# Storing objects above your jointer...no beuno!



## BerBer5985 (Oct 10, 2011)

So tonight I'm milling some wood down on my dj 20 jointer and the guard has been sticking open a little bit here lately and needs adjusted, but just haven't done it yet. Tonight the machine is running, I go to grab my next piece and accident bump it into the shelf above my jointer, and knocks off a can if spray adhesive which happens to get knicked by the spinning blades and then manages to spray glue uncontrollably all over the shop! Awesome!! Spray glue is fun to get up! So needless to say, get the guard fixed and stop storing crap in dangerous positions! Thank god it was only glue and not sonething else. Anyway, after getting creative with every cuss word I know, I then spent the next 45 mins cleaning up spray adhesive! Great fun! Haha!


----------



## Loren (May 30, 2008)

That's kind of funny. Spray adhesive is awful.


----------



## Unknowncraftsman (Jun 23, 2013)

Spray Adhesive is nasty stuff ,Thanks for the heads up I keep my sprays in a cabinet right next to my fire extinguisher,But I do keep my jar full of bumble bees above the jointer.I will now move them in the house.Were they won't bother me if they get out.


----------



## BerBer5985 (Oct 10, 2011)

Yeah thank god it wasn't bees! Haha! It was one of those "you have got to be kidding me" moments! If it had fallen 2" to the right or left, no harm no foul, but it falls right on into the crack where the blades are and nicks the aluminum seat can and then it was like a bomb of spray adhesive went off.


----------



## BigRedKnothead (Dec 21, 2012)

oh for crying out loud.
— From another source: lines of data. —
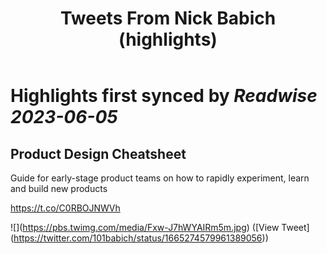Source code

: :PROPERTIES:
:title: Tweets From Nick Babich (highlights)
:END:
:PROPERTIES:
:author: [[101babich on Twitter]]
:full-title: "Tweets From Nick Babich"
:category: [[tweets]]
:url: https://twitter.com/101babich
:END:

* Highlights first synced by [[Readwise]] [[2023-06-05]]
** Product Design Cheatsheet

Guide for early-stage product teams on how to rapidly experiment, learn and build new products

https://t.co/C0RBOJNWVh 

![](https://pbs.twimg.com/media/Fxw-J7hWYAIRm5m.jpg) ([View Tweet](https://twitter.com/101babich/status/1665274579961389056))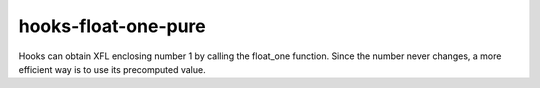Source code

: .. title:: clang-tidy - hooks-float-one-pure

hooks-float-one-pure
====================

Hooks can obtain XFL enclosing number 1 by calling the float_one
function. Since the number never changes, a more efficient way is to
use its precomputed value.
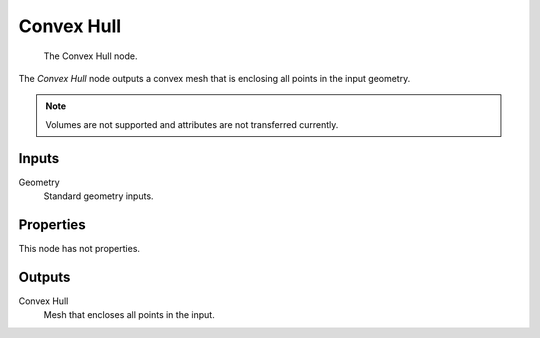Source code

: .. index:: Geometry Nodes; Convex Hull
.. _bpy.types.GeometryNodeConvexHull:

***********
Convex Hull
***********

.. figure:: /images/modeling_geometry-nodes_geometry_convex-hull_node.png

   The Convex Hull node.

The *Convex Hull* node outputs a convex mesh that is enclosing all points in the input geometry.

.. note::

   Volumes are not supported and attributes are not transferred currently.


Inputs
======

Geometry
   Standard geometry inputs.


Properties
==========

This node has not properties.


Outputs
=======

Convex Hull
   Mesh that encloses all points in the input.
Sounds like something I'd do. Had to been a mess, but still kind of funny


----------



## TheWoodenOyster (Feb 6, 2013)

I did the old exploding spray can trick with brown spraypaint can about a year ago. Not as bad to clean up as glue, but just as exciting.


----------



## freddy1962 (Feb 27, 2014)

Glad you didn't have a jointer accident. Sounds awful messy LOL. Your lady in your pic looks like Mila Kunis.


----------



## pintodeluxe (Sep 12, 2010)

Wow! How did the blades on your jointer fare?


----------



## BerBer5985 (Oct 10, 2011)

It's a carbide shelix head and from what I can tell just fine. Thank god.


----------



## Kentuk55 (Sep 21, 2010)

Glad nothing got hurt.


----------



## JJohnston (May 22, 2009)

You may not have been around long enough to remember an LJ called PG_Zac; he told a similar story about losing his grip on a cell phone, grabbing for it, and knocking it into the blades on his jointer.


----------



## bigblockyeti (Sep 9, 2013)

I had a lawn mower kick out a small rock and hit a full can of spray paint right in the middle, similar effect. On the plus side it was outside, got very little on the patio and the grass was green again after being mowed a few more times.


----------



## BikerDad (Jul 16, 2008)

When I was a wee lad, high school age, we would take nearly empty cans of spray paint out into the desert and throw concrete formboard stakes at them. Much hilarity would ensue when we'd score a piercing and the can proceeded to skitter off spewing it's remaining contents wildly about. Mongo hilarity when we did it with a nearly full can. Of course, we didn't have to clean it up, so we had the fun of doing it and observing. With your incident, we observers are the one's who get the fun, you got the "oh crap!" and cleanup.


----------